The electricity demand gives the battery a short-term balancing role on the fine power mesh. Without such an electricity-side use, the battery would only be valuable when PV production cannot be used directly by the electrolyser in the same hour. In low-PV winter periods that would only add storage losses, so the optimal battery level could reasonably stay flat. Here the battery operates throughout the year:
julia> battery_input = balance(hourly.result, "battery", :input, energy; collapse=false, aggregate=true);
julia> daily_battery_input = [sum(battery_input[(24 * (day - 1) + 1):(24 * day)]) for day in 1:365];
julia> findfirst(>(1e-6), daily_battery_input), findlast(>(1e-6), daily_battery_input)
(1, 365)The June 1 to June 8 view of the hourly reference run shows the daily battery cycle and the slower hydrogen inventory movement:
The seasonal PV profile makes hydrogen storage a long-term balancing resource: the optimal level capacity is more than 1000 hours of flat hydrogen consumption. The main investment decisions are still almost unchanged between the two meshes. PV, battery, and electrolyser capacities are the same to the displayed precision; only the explicit hydrogen storage level changes slightly because it is represented on 4-hour intervals:
julia> table(hourly.result, capacity)
1×6 DataFrame
Row │ H2 consumption H2 storage PV battery electrolyser power demand
│ Float64 Float64 Float64 Float64 Float64 Float64
─────┼──────────────────────────────────────────────────────────────────────────
1 │ 0.0 1.9675e6 13397.0 4012.51 6085.6 0.0
julia> table(mixed.result, capacity)

*****

▶ **Problems to work on**
**1.** In the energy storage passage, the optimal hydrogen storage level capacity is more than how much?
**2.** Say whether each statement agrees with the energy storage passage, and quote the words that decide it: (a) The battery operates throughout the year. (b) The PV capacity changes noticeably between the two meshes. (c) The hydrogen storage level is represented on 4-hour intervals.
**3.** Pick up the energy storage passage after its last line and carry it further.
The rows that follow come from a different source than the energy storage passage.

▶ **Data listing**
*****

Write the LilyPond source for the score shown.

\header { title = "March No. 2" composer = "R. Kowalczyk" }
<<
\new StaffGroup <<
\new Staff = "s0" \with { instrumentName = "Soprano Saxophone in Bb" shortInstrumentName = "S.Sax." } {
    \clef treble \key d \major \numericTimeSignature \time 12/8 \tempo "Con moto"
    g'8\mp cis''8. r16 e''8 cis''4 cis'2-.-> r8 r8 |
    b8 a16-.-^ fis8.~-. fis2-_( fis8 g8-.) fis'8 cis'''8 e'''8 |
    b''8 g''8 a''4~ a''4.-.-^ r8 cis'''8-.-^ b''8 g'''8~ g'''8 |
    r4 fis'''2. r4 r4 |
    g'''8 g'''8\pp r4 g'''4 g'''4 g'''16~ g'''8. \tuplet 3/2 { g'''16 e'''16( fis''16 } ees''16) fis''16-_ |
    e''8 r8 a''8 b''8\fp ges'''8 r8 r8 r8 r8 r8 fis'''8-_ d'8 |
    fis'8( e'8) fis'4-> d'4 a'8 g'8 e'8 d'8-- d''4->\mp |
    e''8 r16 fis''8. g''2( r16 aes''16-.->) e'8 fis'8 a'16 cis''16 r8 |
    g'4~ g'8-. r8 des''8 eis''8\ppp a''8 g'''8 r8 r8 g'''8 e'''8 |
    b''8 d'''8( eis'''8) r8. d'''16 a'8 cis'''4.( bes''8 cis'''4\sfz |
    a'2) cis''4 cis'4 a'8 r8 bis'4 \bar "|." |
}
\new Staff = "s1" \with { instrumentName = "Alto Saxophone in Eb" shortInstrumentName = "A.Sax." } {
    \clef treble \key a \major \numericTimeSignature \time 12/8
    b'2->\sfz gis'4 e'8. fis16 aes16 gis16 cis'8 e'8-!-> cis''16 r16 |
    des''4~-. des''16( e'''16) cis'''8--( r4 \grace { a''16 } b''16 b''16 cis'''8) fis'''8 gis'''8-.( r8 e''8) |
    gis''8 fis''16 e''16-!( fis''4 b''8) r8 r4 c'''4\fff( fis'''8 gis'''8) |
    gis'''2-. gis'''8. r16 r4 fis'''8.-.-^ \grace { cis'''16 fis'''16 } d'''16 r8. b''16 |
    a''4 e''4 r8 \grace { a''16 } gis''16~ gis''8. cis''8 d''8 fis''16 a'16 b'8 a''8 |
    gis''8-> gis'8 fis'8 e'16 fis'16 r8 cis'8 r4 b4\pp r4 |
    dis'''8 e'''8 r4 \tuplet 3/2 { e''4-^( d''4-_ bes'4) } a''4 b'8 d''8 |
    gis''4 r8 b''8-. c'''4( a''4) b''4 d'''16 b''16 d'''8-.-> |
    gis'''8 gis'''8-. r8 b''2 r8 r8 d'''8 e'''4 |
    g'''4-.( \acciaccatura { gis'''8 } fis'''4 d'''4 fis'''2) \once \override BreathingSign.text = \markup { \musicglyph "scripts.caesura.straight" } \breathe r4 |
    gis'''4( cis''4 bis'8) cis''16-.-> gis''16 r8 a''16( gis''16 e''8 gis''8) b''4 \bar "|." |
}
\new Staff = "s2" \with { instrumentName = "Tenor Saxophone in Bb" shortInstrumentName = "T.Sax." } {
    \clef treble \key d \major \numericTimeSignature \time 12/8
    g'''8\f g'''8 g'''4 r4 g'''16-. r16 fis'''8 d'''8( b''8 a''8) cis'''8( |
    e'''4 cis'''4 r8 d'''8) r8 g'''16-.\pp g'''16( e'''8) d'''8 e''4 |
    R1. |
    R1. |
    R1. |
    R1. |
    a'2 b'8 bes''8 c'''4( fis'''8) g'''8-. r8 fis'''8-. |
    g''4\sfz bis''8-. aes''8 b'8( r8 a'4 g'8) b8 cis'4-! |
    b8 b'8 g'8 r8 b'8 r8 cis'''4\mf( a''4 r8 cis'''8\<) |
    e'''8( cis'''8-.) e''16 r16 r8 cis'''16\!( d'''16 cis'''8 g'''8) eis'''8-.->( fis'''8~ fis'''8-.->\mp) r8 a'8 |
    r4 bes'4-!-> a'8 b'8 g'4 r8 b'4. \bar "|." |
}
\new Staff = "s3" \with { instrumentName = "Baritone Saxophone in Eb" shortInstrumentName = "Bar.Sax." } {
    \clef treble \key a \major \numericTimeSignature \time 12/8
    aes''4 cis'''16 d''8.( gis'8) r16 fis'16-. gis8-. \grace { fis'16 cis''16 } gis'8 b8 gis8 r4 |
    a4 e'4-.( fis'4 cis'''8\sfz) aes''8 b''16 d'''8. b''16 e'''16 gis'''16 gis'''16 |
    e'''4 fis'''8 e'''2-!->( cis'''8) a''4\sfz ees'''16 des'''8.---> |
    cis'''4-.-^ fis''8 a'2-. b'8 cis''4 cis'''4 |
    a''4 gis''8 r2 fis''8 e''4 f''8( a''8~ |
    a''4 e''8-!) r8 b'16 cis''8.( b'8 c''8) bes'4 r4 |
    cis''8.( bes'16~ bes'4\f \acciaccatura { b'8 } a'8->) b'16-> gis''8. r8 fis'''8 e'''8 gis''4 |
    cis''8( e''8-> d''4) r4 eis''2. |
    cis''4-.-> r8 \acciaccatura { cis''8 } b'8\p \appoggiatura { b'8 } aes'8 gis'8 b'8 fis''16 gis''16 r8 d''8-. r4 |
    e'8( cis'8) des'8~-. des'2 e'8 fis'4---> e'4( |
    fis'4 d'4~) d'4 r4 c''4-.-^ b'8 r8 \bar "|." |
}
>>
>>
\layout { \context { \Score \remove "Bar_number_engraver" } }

*****

▶ **Results of the tasks**
**1.** More than 1000 hours of flat hydrogen consumption.

**2.**
(a) Yes: "Here the battery operates throughout the year"
(b) No: "PV, battery, and electrolyser capacities are the same to the displayed precision"
(c) Yes: "because it is represented on 4-hour intervals"

**3.**
1×6 DataFrame
Row │ H2 consumption H2 storage PV battery electrolyser power demand
│ Float64 Float64 Float64 Float64 Float64 Float64
─────┼──────────────────────────────────────────────────────────────────────────
1 │ 0.0 1.96288e6 13397.0 4012.51 6085.6 0.0The objective change is small compared with the reduction in model size:
julia> cost(hourly.result), cost(mixed.result)
(4.299739912750358e9, 4.299735289993873e9)
julia> 100 * (cost(mixed.result) / cost(hourly.result) - 1)
-0.00010751246770634992A multi-mesh model is a good fit when different parts of the system are associated with different time scales. The electricity side has sub-daily structure that matters, but the hydrogen storage problem is mostly driven by seasonal inventory movements. The coarser hydrogen node effectively adds a small virtual buffer inside each 4-hour balance interval: hydrogen production and consumption only need to match over the interval, not at each individual hour. In this case that approximation is small compared with the seasonal hydrogen storage requirement, and the hydrogen side has little short-term variation of its own.
The same approximation would not be appropriate on the electricity side here. PV production and battery operation have strong intra-day variation, so moving the electricity node, PV, battery, or electrolyser electricity input to a coarse 4-hour mesh would hide the daily scarcity and surplus pattern and could give wrong investment results.